I have actually gone as far to let a girl know that I was not interested in her in that way because I knew she assumed I was, and once we got past all that nonsense, we became friends for a while, before she ended up not liking me. Long story short, she thought it was okay to verbally put me down in front of her friends, but I let her know exactly the kind of person she was, and she did not like it one bit, especially because I had told it to her right in front of all her “real” friends.
Yes, I am the “nice guy” after all.
For men, there is a saying, “For every hot woman out there, there is always some man somewhere who is sick and tired of her shit.”
For women, there is a saying I just made up now, “For every wrong man out there that you want, there are a dozen better right ones who are looking for you.”
To both men and women, I tell you: Open up your eyes and stop hoping, praying, and crying for the ones you can’t get, and be accepting of the ones you can get. There is a song that emphasizes this point, by Crosby, Stills, and Nash, called “If You Can’t Be With The One You Love, Love The One You’re With.” True words. You will save a lot of time and find the happiness you are seeking.
I bet that you have put someone in the Friend Zone, someone who is just right for you, ready to give you the best sex of your life, and would probably make one of the best relationships you have ever had in your life, and yet you ignore that person because they do not seem to “meet your standards.” Perfectly acceptable, but if you are looking for someone to love and for someone to love you, check our your Friend Zone pool.

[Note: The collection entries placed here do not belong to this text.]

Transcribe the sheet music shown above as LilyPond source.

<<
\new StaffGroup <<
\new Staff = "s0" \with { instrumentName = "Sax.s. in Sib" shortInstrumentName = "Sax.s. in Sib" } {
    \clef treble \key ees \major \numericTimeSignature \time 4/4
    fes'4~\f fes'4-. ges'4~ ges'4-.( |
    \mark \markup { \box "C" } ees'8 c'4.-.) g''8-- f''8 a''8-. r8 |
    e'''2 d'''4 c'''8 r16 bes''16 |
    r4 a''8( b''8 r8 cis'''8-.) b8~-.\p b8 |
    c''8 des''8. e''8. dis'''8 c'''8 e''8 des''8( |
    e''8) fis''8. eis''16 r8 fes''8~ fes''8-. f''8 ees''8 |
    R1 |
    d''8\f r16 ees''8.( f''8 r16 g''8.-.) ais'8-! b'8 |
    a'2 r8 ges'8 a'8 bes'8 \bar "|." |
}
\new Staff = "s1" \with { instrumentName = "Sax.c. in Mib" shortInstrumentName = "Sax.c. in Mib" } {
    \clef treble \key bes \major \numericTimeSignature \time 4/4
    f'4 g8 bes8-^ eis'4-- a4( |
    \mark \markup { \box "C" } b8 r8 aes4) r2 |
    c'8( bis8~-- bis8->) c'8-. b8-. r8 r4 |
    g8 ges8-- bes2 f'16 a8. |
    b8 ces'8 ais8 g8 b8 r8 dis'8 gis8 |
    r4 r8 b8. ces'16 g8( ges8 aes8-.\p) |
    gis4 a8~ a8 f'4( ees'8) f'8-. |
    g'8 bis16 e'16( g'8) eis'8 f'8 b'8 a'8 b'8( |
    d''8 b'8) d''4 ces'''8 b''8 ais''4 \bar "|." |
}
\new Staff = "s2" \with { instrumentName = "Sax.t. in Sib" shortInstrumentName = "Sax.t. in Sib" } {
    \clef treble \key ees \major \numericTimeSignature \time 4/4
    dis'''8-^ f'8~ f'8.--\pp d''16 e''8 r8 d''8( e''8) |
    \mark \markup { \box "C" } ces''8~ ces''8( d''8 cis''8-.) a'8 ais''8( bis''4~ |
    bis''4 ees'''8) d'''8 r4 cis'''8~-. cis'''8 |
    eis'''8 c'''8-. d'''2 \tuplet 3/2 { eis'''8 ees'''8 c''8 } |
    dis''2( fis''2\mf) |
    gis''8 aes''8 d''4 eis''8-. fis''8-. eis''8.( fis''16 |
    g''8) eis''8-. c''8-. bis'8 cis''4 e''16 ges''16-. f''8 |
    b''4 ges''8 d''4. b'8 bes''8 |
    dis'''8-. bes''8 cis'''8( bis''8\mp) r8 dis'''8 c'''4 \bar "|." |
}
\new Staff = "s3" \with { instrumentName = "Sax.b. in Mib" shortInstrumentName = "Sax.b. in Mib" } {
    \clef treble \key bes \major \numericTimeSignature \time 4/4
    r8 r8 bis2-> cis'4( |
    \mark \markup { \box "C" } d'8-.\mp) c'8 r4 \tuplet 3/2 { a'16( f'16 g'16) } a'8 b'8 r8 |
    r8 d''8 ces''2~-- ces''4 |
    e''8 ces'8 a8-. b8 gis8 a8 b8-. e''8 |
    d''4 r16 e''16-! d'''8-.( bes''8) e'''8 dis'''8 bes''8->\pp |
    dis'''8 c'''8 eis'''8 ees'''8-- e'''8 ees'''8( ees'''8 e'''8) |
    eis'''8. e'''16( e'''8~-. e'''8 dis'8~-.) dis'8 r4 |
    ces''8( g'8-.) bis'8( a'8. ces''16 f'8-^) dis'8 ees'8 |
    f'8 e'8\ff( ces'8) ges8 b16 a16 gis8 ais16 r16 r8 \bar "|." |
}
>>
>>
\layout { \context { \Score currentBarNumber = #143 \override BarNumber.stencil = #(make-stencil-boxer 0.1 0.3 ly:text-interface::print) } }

I can reflect on many different friendships I have had that ended in the Friend Zone. Some of those chicks are now fat, some married and miserable, some with kids, some still single (with kids), and some that just do not deserve my attention or my time of day anymore. I quietly think to them: Thank you so much for putting me in the Friend Zone!
Learn from the behavior patterns of men and women who put you in the Friend Zone. They will teach you everything you need to know about what you want and don’t want in your partner. If you are a man or a woman and you have a good or decent job, are relatively good looking, smell good, and are generally a good person, then realize this: You have more to offer him or her than he or she probably has to offer you, unless they are in the same boat as you.
Sure, he or she can give you some kids, great sex, and a lifetime of happiness (or pain), but if he or she wants to continue his or her ways and not even give you a chance or even the time of day — than consider it a huge favor and move on with your life.
You already know he or she is probably going to end up with a kid or two, maybe three, and as a single mom or dad because they went after the asshole or the bitch. Afterwards, maybe later on down the road, they will try coming back to you and then they will be interested in you.
The advice I have for you on that: Put them in the Friend Zone. Run. They do not deserve your time of day. Bittersweet Symphony!
Change your perspective of how you see the Friend Zone and you will learn very valuable life lessons and you may even get a few hot female friends out of it! Nothing better than eye candy when you get invited to the beach by one of your hot female friends to “hang out”.
You are being taught great life lessons while in it that you should not be ignoring. Embrace the Friend Zone for it has much to teach you and you have much to learn from it!
When the day comes where you are no longer in the Friend Zone and in a real relationship, only then will you realize how much the Friend Zone has helped you! You will also look back and realize how much of a joke it really is and how much of a big deal it really isn’t.